Friday, September 07, 2007

Our Churchgoing Friends

Along with the wonderful debunking of the Supply Side myth excerpted below, the current TNR contains a review of a new book about the Holocaust, one that contains new sources, and previously unpublished documentary material. The review is facinating, and suggests the book is, too. Here are just a few sentences from it, dedicated to those Orthodox Jews still unable to accept the well-proven complicity of the Catholic Church in the disaster:

On July 15, 1941, in the first month of the Einsatzgruppen murders of tens of thousands of Jews behind the lines on the Eastern Front, Polish Catholic officials sent the following message to the Polish government-in-exile in London:

As far as the Jewish Question is concerned, it must be seen as a singular dispensation of Divine Providence that the Germans have already made a good start, quite irrespective of all the wrongs they have done and continue to do to our country. They have shown that the liberation of Polish society from the Jewish plague is possible.... Clearly, one can see the hand of God in the contribution to the solution of this urgent question being made by the occupiers.
By December 1941, deportations of Jews from Germany to the East had sharpened controversies in both the Catholic and Protestant churches.

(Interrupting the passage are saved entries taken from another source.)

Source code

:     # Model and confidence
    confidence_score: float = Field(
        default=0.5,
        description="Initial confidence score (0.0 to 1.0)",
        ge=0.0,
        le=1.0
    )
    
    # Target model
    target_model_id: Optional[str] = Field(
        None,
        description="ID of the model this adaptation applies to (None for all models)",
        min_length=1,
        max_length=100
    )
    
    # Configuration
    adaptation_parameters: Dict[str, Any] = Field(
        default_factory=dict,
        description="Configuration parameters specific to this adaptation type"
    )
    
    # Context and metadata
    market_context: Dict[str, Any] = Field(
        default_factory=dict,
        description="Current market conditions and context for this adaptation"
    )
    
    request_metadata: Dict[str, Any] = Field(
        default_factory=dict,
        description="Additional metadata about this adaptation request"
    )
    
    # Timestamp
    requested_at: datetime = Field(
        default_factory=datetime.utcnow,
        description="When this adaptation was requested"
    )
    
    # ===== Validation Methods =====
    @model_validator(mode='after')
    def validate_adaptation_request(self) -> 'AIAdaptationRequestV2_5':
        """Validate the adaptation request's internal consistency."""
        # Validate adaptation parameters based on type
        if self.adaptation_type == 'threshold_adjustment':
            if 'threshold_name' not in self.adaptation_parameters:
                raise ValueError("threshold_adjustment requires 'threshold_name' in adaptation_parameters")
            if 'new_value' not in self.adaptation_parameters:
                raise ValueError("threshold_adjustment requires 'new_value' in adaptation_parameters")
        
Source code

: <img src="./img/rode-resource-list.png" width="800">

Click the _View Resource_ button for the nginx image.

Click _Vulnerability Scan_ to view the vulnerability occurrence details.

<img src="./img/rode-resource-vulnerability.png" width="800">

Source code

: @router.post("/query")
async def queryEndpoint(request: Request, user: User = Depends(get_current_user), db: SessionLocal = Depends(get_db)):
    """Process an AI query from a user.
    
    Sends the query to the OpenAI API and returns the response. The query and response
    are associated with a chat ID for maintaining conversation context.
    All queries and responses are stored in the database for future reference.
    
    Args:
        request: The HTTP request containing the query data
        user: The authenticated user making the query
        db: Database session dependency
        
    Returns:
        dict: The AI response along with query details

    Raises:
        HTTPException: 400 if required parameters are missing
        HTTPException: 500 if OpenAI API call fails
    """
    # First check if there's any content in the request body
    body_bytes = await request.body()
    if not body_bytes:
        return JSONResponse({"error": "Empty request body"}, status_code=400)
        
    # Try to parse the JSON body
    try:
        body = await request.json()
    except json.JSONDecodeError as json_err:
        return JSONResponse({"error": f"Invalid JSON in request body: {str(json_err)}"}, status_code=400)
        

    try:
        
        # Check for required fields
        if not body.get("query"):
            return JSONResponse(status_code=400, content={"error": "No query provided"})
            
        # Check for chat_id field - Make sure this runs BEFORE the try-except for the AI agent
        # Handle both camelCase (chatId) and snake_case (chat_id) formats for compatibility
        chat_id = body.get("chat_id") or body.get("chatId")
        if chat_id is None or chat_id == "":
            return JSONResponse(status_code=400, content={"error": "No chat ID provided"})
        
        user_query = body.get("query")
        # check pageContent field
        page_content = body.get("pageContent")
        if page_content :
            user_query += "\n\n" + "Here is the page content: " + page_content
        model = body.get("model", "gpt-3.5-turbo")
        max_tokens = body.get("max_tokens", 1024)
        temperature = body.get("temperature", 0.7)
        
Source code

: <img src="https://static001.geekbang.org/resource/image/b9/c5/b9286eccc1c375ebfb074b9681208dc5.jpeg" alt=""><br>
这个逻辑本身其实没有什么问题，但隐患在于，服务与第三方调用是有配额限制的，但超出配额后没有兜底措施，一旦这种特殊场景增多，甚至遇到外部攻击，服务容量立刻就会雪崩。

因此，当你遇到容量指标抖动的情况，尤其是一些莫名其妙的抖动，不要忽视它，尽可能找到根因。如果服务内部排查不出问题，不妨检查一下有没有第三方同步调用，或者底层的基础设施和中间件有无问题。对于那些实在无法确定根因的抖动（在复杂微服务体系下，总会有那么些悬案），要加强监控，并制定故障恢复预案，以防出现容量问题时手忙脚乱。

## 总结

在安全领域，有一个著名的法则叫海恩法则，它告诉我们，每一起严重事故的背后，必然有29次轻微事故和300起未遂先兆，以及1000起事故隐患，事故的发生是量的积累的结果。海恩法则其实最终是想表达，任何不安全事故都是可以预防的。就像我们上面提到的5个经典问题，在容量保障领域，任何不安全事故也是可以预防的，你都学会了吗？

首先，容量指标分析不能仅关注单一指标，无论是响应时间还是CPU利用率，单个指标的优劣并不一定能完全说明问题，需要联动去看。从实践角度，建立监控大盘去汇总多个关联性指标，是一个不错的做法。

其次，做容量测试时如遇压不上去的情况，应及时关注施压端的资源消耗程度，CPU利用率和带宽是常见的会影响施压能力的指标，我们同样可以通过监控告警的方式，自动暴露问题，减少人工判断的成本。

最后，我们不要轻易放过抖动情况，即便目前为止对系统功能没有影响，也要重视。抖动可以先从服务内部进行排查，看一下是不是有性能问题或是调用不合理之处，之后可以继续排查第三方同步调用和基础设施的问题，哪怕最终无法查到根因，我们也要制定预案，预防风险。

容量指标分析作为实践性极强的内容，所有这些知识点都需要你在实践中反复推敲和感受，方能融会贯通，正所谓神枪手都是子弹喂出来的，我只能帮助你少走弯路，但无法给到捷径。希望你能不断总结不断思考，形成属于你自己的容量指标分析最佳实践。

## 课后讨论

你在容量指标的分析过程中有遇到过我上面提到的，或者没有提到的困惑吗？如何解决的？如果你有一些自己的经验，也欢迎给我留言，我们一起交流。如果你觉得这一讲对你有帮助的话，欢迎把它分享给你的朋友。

On December 17, 1941, German Christian church leaders of Saxony, Nassau-Hesse, Mecklenburg, Schleswig-Holstein, Anhalt, Thuringia, and Lubeck announced that the "severest measures" should be taken against the Jews, who should be expelled form German territories. The overwhelming majority of Catholic church leaders who had previously denounced the Nazi murders of the mentally ill and physically handicapped said nothing about the deportations of Jews from Germany. Friedländer concludes that between 1939 and 1945 the vast majority of church officials remained silent. They made clear and ugly distinctions between a tiny minority of Jews who converted to Christianity and the vast majority who did not. They accepted that there was a fundamental inequality between Christians and Jews, and failed to use the moral authority of the church to attempt to stop the genocide in progress. Anti-Semitic antipathies rooted in traditional Christian theology combined with fear of communism led the preponderance of leadership in the Christian churches of Europe to remain silent and on occasion to fan the flames of anti-Semitism. We read of the occasional priest or minister who gave a dissenting sermon (and was sometimes arrested or murdered as a result); but these were exceptions that proved the rule.

I remind you again that John Paul II, the pope OJ's love the most, worked tirelessly to promote the beatification of his predecessor Pius XII, the man who presided over this disgrace.